Lawsuits complicate construction plans at St. Pete’s Sundial

The new owners of the Sundial shopping plaza in downtown St. Petersburg are tussling with the owner of the AMC Sundial 12 movie theater in the courts.

Sundial’s owners claim that the theater’s owners are using “obstructionism” and “thinly veiled delay tactics” to slow the new owner’s renovation plans for the shopping center, filings show.

Last month, the owner of the movie theater, Florida 2005 Theaters LLC, sued the mall operator in Pinellas County Sixth Judicial Court for what it claimed was a violation of its existing easement agreement. Florida 2005 is linked to Carlyle Group, a New York-based investment firm.

The agreement was first forged between the theater’s former owners, Muvico Entertainment LLC, and Sundial’s former owner, STP Redevelopment. It required most restaurants to be on the second floor of the complex and barred significant changes to Sundial’s common areas without Muvico’s consent. In court records, the current owner said it is “successor in interest to Muvico” and that Sundial owners are still subject to the easement.

In January, the theater owners learned that Sundial’s renovation plans included space for an open-air bar or restaurant, which sparked months of discussions between the companies. Ally Capital Group, a Tampa-based real estate investment firm, is partnering with Paradise Ventures, a St. Petersburg-based firm, on the renovations.

The theater owners feared the restaurant would detract from AMC’s family environment and would affect movie sales. They also complained about a walkway to the theater entrance that was blocked off amid construction, court records show.

“In over 20 years of ownership at this location, it has been the experience of Florida 2005 Theaters that establishments generating a high percentage of revenue from alcohol sales have a detrimental impact on the surrounding tenants,” an attorney for the theater wrote to Michael Connor, president and CEO of Paradise Ventures.

In an interview, Connor said the theater owners are trying to push Sundial owners to change their easement agreement, following disagreements about the future of the space.

“It started before we purchased the property,” Connor said.

Connor claimed that before his group purchased the center in 2022, theater owners had hopes to modify the existing easement and turn AMC into residential space.

“They wanted to modify that to allow residential development, and I didn’t want to do that,” he said. “I’ve historically been a retail developer my entire career ... and literally, ever since then, it’s been an adversarial relationship where they’ve tried to tell us what we can and can’t do with the property.”

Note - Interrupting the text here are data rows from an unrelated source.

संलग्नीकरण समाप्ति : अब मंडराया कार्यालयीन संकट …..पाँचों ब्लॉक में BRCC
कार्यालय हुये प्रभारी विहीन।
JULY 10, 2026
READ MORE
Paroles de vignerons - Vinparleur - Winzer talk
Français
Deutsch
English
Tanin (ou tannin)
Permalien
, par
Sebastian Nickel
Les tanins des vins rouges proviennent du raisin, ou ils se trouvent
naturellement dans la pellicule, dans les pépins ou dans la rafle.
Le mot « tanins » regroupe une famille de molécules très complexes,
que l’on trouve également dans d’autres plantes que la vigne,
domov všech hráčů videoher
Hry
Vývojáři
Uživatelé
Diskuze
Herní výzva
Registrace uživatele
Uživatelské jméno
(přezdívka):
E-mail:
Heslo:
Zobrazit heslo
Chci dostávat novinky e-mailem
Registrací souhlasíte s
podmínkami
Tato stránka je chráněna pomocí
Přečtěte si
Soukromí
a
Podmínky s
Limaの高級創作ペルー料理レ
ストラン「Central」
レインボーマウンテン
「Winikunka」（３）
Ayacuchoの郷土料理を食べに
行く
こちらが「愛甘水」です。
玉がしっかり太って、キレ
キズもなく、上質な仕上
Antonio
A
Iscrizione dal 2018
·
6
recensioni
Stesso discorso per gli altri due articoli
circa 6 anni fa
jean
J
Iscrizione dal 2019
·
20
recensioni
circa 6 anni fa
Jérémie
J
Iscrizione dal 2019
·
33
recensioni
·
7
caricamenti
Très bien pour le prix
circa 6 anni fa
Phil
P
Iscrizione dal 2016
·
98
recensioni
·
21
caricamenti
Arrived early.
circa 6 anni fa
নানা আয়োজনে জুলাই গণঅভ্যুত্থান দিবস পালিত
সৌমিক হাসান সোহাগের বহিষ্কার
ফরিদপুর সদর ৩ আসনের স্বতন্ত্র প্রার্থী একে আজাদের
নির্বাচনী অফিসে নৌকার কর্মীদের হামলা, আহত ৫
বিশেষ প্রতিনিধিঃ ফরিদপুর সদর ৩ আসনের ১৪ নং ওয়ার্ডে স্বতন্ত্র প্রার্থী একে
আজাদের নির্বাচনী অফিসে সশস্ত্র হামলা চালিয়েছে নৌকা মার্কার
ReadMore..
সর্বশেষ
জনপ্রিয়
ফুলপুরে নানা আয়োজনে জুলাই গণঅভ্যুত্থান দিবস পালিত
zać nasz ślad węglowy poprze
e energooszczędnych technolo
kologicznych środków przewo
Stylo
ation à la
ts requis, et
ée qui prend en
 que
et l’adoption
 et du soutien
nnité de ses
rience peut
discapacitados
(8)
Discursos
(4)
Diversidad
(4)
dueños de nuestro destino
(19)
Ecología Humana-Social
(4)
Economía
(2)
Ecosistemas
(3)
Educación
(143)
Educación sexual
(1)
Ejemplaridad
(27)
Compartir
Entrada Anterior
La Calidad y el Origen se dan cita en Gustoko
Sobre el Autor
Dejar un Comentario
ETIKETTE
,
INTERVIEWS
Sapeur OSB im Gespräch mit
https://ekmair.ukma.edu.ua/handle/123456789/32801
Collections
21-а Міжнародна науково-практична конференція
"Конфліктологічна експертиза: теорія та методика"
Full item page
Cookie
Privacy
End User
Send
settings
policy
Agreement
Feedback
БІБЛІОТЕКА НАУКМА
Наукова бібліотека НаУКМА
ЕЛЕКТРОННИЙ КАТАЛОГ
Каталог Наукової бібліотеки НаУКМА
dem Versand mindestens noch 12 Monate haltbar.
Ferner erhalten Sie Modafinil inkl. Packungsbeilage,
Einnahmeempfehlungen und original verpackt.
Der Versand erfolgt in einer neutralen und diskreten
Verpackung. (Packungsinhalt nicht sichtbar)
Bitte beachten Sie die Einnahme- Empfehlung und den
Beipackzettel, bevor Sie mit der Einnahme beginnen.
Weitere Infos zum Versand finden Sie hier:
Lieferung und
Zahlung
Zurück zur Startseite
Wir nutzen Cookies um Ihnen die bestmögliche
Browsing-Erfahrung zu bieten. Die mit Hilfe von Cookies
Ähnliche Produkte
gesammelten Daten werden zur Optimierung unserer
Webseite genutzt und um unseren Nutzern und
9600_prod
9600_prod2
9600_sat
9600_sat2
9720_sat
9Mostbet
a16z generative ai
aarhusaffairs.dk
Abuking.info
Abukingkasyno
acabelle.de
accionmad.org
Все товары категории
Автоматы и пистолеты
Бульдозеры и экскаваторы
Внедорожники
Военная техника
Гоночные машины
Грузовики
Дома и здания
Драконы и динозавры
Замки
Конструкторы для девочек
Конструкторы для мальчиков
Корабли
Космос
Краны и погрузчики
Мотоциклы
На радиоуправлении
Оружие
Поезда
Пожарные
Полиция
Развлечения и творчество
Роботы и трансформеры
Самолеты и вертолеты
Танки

The lawsuit, he believes, was filed in “totally, 100% bad faith, to try to coerce us into signing a document that modifies the (easement) in a way I’m not going to sign.”

Renovation for Sundial, located on the 100 block of Second Avenue North, includes multimillion-dollar improvements to revitalize the “once upscale retail destination into a modern mixed-use urban destination,” according a news release from 2023, when the plans were announced. The developers declined to say at the time just how much the renovation will cost. But the plans for the center include significant upgrades to the courtyard with a large outdoor bar and communal green space.

“I live in St. Pete,” Connor said. “I’m at Sundial all the time. This is not just some asset that I don’t care about. I love this piece of real estate, and that’s why we’re spending $3 million on the courtyard.”

Paradise Ventures and Ally Capital Group purchased Sundial from local businessperson Bill Edwards for $27.5 million in 2022. Edwards had owned the 85,357-square-foot shopping center since 2011, and made significant upgrades. The shopping complex was originally built in 2000 and was called BayWalk.

The theater owners claim that Sundial owners would not acknowledge that the theater’s permission was required for the changes. The company has now asked the court to order restaurant construction to halt, and sought other damages.

The attorney listed for Florida 2005 Theaters did not respond to requests for comment.

In a countersuit filed this week, Sundial owners rebut several of the theater owners’ claims. Among them, Sundial owners say that the restaurant planned for the courtyard is not a new space at all, but a vacant space formerly occupied by Locale Market. Sundial owners secured a new tenant for the space, Forbici Modern Italian.

At the time of Locale Market’s closure, the countersuit claims, it was understood that the space would be filled by another food vendor. The easement also includes a line stating permission for such changes should not be “unreasonably withheld or delayed,” court documents said.

Sundial owners also claim they gave theater owners notice of the plan a full year before their lawsuit claims.

“Without valid justification and despite dialogue spanning the course of over a year, Florida 2005 has violated the (easement agreement) by unreasonably withholding approval and consent of PV’s plans for the Forbici Restaurant,” the countersuit states.

In court filings, Sundial owners said adding Forbici Modern Italian to the space would be mutually beneficial, and that the disagreement has now cost them revenue, rent and business relationships.

Connor said the lawsuits should not have any effect on Sundial patrons. Construction is expected to finish in the next two-and-a-half months, he said, so renovations would be complete before the case reaches a courtroom.

“They’ve acted in bad faith for two years. All they want to do is use a reasonable approval right to coerce us to allow them to sell to a residential developer. Enough is enough, right?” Connor said. “I’m not going to try to play nice anymore.”